WRITTEN TASK 1 => Copy out the stretch of the entries from the line that contains "Document page, 1500x1125 pixels." through the end of the entries, with both ends included.

EXTRACT TO READ =>
◆ ◆ ◆ ◆ ◆ ◆ ◆
On the other hand, the particular case of the torus is special because we can more or less canonically 'parametrize' the torus by $\mathbb{R}^2$ (which is its universal cover), for instance via the map $q: \mathbb{R}^2 \to \mathbb{R}^2 / \mathbb{Z}^2 \cong T^2$. As $\phi$ can be chosen to be one of two cartesian coordinates on $\mathbb{R}^2$, its derivative $d\phi$ (on the plane) is left invariant by any translation, in particular the ones by vectors in $\mathbb{Z}^2$. As such, $d\phi$ 'passes to the quotient' i.e. there exists a well-defined closed 1-form $\eta$ on $T^2$ such that $q^{\ast}\eta = d\phi$. This is another motivation to write $\eta = d\phi$, but note that $\phi$ itself would be a multi-valued function on the torus (and hence not a genuine function, so we wouldn't consider it as an antiderivative to $\eta$).
◆ ◆ ◆ ◆ ◆ ◆ ◆
RECORDS PROVIDED =>
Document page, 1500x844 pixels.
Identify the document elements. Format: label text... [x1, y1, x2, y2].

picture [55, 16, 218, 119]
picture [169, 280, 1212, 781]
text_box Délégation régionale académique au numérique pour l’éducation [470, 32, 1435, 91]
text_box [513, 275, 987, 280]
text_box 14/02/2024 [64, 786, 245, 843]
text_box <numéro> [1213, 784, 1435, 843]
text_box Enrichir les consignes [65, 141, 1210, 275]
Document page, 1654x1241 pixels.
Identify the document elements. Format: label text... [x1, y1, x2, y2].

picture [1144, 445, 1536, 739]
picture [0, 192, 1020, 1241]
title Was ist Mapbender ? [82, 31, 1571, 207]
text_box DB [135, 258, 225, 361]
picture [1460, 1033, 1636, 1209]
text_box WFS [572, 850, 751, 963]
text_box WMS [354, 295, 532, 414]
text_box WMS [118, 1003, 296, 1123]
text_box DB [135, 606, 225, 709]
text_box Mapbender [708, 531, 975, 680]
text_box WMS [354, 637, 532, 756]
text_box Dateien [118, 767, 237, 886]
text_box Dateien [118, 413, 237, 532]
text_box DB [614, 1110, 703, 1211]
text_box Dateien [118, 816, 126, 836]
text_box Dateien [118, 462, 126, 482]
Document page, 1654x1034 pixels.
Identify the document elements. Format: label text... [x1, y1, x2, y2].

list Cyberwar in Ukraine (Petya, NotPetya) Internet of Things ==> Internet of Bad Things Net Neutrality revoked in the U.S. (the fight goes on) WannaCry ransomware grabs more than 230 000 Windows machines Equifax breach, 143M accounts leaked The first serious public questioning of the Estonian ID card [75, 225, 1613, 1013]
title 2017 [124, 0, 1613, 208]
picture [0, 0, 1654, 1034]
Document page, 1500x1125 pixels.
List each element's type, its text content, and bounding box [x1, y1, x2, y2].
◆ ◆ ◆ ◆ ◆ ◆ ◆
WRITTEN TASK 2 => Using the passage on the torus, say whether each statement agrees with it, answering yes or no and quoting the words that decide it: (a) The plane is the universal cover of the torus. (b) The derivative of the coordinate on the plane is left invariant by any translation. (c) The coordinate itself is a genuine function on the torus.

TASK RESPONSE 1 =>
Document page, 1500x1125 pixels.
List each element's type, its text content, and bounding box [x1, y1, x2, y2].

TASK RESPONSE 2 =>
(a) Yes: "which is its universal cover"
(b) Yes: "is left invariant by any translation"
(c) No: "and hence not a genuine function"